» Exercise objective:
An identical reprint of the entire listing below is expected.

» Input data:
----------------------------------------
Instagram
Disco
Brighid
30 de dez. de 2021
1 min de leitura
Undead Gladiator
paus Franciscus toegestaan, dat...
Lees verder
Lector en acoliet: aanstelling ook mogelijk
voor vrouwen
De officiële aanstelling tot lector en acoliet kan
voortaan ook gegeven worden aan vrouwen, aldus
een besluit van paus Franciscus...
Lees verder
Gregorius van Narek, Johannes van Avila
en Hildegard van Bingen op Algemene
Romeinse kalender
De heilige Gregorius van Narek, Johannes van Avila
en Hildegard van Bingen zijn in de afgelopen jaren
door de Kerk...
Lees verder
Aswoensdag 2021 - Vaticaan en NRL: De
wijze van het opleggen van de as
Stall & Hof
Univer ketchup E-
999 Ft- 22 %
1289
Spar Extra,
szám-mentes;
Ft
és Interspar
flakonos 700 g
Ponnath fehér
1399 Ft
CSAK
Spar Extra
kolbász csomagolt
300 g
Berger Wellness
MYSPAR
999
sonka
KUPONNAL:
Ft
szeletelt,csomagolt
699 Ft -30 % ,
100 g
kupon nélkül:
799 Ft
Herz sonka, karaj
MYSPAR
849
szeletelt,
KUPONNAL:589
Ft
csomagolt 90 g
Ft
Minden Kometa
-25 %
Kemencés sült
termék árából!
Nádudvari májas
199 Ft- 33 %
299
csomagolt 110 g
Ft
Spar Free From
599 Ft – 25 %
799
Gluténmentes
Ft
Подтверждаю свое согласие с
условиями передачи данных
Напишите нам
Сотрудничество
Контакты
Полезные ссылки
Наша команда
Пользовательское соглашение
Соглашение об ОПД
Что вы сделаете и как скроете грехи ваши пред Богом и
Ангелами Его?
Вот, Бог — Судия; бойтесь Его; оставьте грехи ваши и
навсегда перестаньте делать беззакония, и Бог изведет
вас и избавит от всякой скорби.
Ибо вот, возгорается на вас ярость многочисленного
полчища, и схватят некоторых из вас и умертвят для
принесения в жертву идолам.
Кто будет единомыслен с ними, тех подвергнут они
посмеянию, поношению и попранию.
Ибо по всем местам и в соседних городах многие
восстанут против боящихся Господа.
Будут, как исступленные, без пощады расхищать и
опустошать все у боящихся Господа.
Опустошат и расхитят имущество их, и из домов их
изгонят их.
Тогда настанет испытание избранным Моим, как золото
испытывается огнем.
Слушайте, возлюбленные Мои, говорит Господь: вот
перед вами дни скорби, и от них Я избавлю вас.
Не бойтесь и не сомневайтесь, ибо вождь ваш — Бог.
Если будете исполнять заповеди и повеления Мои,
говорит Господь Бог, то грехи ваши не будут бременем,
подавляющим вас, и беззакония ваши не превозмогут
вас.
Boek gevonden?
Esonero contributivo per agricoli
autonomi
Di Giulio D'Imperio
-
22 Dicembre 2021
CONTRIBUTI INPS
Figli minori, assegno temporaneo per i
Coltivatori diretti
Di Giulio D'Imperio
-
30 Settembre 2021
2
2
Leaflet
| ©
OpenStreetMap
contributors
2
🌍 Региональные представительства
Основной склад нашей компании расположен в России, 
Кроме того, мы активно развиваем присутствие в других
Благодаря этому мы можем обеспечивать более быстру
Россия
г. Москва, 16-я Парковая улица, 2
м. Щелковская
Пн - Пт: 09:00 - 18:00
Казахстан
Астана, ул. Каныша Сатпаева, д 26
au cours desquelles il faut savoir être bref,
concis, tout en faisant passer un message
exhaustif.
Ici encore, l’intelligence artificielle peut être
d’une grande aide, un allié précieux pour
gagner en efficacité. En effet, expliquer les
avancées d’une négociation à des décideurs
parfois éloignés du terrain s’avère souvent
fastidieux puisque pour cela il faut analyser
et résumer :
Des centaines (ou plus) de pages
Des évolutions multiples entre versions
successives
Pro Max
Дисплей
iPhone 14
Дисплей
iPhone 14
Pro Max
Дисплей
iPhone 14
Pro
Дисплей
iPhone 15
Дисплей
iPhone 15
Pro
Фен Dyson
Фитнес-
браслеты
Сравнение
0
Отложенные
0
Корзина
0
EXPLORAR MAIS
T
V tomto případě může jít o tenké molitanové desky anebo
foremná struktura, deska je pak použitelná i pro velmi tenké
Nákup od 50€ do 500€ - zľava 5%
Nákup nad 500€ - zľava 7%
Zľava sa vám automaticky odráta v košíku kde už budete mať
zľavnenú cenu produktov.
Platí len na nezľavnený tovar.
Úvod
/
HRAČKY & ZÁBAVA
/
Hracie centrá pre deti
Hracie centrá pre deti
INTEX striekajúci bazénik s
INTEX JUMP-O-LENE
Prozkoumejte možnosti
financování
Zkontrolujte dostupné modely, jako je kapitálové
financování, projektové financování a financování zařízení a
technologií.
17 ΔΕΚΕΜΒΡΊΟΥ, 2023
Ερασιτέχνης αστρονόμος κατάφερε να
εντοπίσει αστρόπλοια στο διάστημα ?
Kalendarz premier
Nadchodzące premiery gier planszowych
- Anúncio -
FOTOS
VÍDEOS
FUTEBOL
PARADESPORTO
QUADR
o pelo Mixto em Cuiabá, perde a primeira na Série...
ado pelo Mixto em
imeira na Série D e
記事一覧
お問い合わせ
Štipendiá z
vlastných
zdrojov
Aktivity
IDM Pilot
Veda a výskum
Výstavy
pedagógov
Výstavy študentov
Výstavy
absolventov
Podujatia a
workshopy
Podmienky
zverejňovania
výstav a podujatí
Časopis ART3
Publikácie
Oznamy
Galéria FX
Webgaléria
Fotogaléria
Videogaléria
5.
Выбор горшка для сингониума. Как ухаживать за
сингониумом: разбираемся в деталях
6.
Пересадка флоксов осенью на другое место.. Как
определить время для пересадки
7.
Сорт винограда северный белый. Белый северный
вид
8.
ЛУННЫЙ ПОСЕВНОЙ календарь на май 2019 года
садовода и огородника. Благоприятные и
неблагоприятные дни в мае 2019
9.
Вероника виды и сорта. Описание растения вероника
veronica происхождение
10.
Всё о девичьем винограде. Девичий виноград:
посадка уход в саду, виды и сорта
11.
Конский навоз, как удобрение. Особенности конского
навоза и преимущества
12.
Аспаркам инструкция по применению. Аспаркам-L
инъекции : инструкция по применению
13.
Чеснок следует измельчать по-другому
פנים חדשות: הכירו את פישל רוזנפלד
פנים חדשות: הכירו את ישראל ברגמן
----------------------------------------
» Output for this task:
Instagram
Disco
Brighid
30 de dez. de 2021
1 min de leitura
Undead Gladiator
paus Franciscus toegestaan, dat...
Lees verder
Lector en acoliet: aanstelling ook mogelijk
voor vrouwen
De officiële aanstelling tot lector en acoliet kan
voortaan ook gegeven worden aan vrouwen, aldus
een besluit van paus Franciscus...
Lees verder
Gregorius van Narek, Johannes van Avila
en Hildegard van Bingen op Algemene
Romeinse kalender
De heilige Gregorius van Narek, Johannes van Avila
en Hildegard van Bingen zijn in de afgelopen jaren
door de Kerk...
Lees verder
Aswoensdag 2021 - Vaticaan en NRL: De
wijze van het opleggen van de as
Stall & Hof
Univer ketchup E-
999 Ft- 22 %
1289
Spar Extra,
szám-mentes;
Ft
és Interspar
flakonos 700 g
Ponnath fehér
1399 Ft
CSAK
Spar Extra
kolbász csomagolt
300 g
Berger Wellness
MYSPAR
999
sonka
KUPONNAL:
Ft
szeletelt,csomagolt
699 Ft -30 % ,
100 g
kupon nélkül:
799 Ft
Herz sonka, karaj
MYSPAR
849
szeletelt,
KUPONNAL:589
Ft
csomagolt 90 g
Ft
Minden Kometa
-25 %
Kemencés sült
termék árából!
Nádudvari májas
199 Ft- 33 %
299
csomagolt 110 g
Ft
Spar Free From
599 Ft – 25 %
799
Gluténmentes
Ft
Подтверждаю свое согласие с
условиями передачи данных
Напишите нам
Сотрудничество
Контакты
Полезные ссылки
Наша команда
Пользовательское соглашение
Соглашение об ОПД
Что вы сделаете и как скроете грехи ваши пред Богом и
Ангелами Его?
Вот, Бог — Судия; бойтесь Его; оставьте грехи ваши и
навсегда перестаньте делать беззакония, и Бог изведет
вас и избавит от всякой скорби.
Ибо вот, возгорается на вас ярость многочисленного
полчища, и схватят некоторых из вас и умертвят для
принесения в жертву идолам.
Кто будет единомыслен с ними, тех подвергнут они
посмеянию, поношению и попранию.
Ибо по всем местам и в соседних городах многие
восстанут против боящихся Господа.
Будут, как исступленные, без пощады расхищать и
опустошать все у боящихся Господа.
Опустошат и расхитят имущество их, и из домов их
изгонят их.
Тогда настанет испытание избранным Моим, как золото
испытывается огнем.
Слушайте, возлюбленные Мои, говорит Господь: вот
перед вами дни скорби, и от них Я избавлю вас.
Не бойтесь и не сомневайтесь, ибо вождь ваш — Бог.
Если будете исполнять заповеди и повеления Мои,
говорит Господь Бог, то грехи ваши не будут бременем,
подавляющим вас, и беззакония ваши не превозмогут
вас.
Boek gevonden?
Esonero contributivo per agricoli
autonomi
Di Giulio D'Imperio
-
22 Dicembre 2021
CONTRIBUTI INPS
Figli minori, assegno temporaneo per i
Coltivatori diretti
Di Giulio D'Imperio
-
30 Settembre 2021
2
2
Leaflet
| ©
OpenStreetMap
contributors
2
🌍 Региональные представительства
Основной склад нашей компании расположен в России, 
Кроме того, мы активно развиваем присутствие в других
Благодаря этому мы можем обеспечивать более быстру
Россия
г. Москва, 16-я Парковая улица, 2
м. Щелковская
Пн - Пт: 09:00 - 18:00
Казахстан
Астана, ул. Каныша Сатпаева, д 26
au cours desquelles il faut savoir être bref,
concis, tout en faisant passer un message
exhaustif.
Ici encore, l’intelligence artificielle peut être
d’une grande aide, un allié précieux pour
gagner en efficacité. En effet, expliquer les
avancées d’une négociation à des décideurs
parfois éloignés du terrain s’avère souvent
fastidieux puisque pour cela il faut analyser
et résumer :
Des centaines (ou plus) de pages
Des évolutions multiples entre versions
successives
Pro Max
Дисплей
iPhone 14
Дисплей
iPhone 14
Pro Max
Дисплей
iPhone 14
Pro
Дисплей
iPhone 15
Дисплей
iPhone 15
Pro
Фен Dyson
Фитнес-
браслеты
Сравнение
0
Отложенные
0
Корзина
0
EXPLORAR MAIS
T
V tomto případě může jít o tenké molitanové desky anebo
foremná struktura, deska je pak použitelná i pro velmi tenké
Nákup od 50€ do 500€ - zľava 5%
Nákup nad 500€ - zľava 7%
Zľava sa vám automaticky odráta v košíku kde už budete mať
zľavnenú cenu produktov.
Platí len na nezľavnený tovar.
Úvod
/
HRAČKY & ZÁBAVA
/
Hracie centrá pre deti
Hracie centrá pre deti
INTEX striekajúci bazénik s
INTEX JUMP-O-LENE
Prozkoumejte možnosti
financování
Zkontrolujte dostupné modely, jako je kapitálové
financování, projektové financování a financování zařízení a
technologií.
17 ΔΕΚΕΜΒΡΊΟΥ, 2023
Ερασιτέχνης αστρονόμος κατάφερε να
εντοπίσει αστρόπλοια στο διάστημα ?
Kalendarz premier
Nadchodzące premiery gier planszowych
- Anúncio -
FOTOS
VÍDEOS
FUTEBOL
PARADESPORTO
QUADR
o pelo Mixto em Cuiabá, perde a primeira na Série...
ado pelo Mixto em
imeira na Série D e
記事一覧
お問い合わせ
Štipendiá z
vlastných
zdrojov
Aktivity
IDM Pilot
Veda a výskum
Výstavy
pedagógov
Výstavy študentov
Výstavy
absolventov
Podujatia a
workshopy
Podmienky
zverejňovania
výstav a podujatí
Časopis ART3
Publikácie
Oznamy
Galéria FX
Webgaléria
Fotogaléria
Videogaléria
5.
Выбор горшка для сингониума. Как ухаживать за
сингониумом: разбираемся в деталях
6.
Пересадка флоксов осенью на другое место.. Как
определить время для пересадки
7.
Сорт винограда северный белый. Белый северный
вид
8.
ЛУННЫЙ ПОСЕВНОЙ календарь на май 2019 года
садовода и огородника. Благоприятные и
неблагоприятные дни в мае 2019
9.
Вероника виды и сорта. Описание растения вероника
veronica происхождение
10.
Всё о девичьем винограде. Девичий виноград:
посадка уход в саду, виды и сорта
11.
Конский навоз, как удобрение. Особенности конского
навоза и преимущества
12.
Аспаркам инструкция по применению. Аспаркам-L
инъекции : инструкция по применению
13.
Чеснок следует измельчать по-другому
פנים חדשות: הכירו את פישל רוזנפלד
פנים חדשות: הכירו את ישראל ברגמן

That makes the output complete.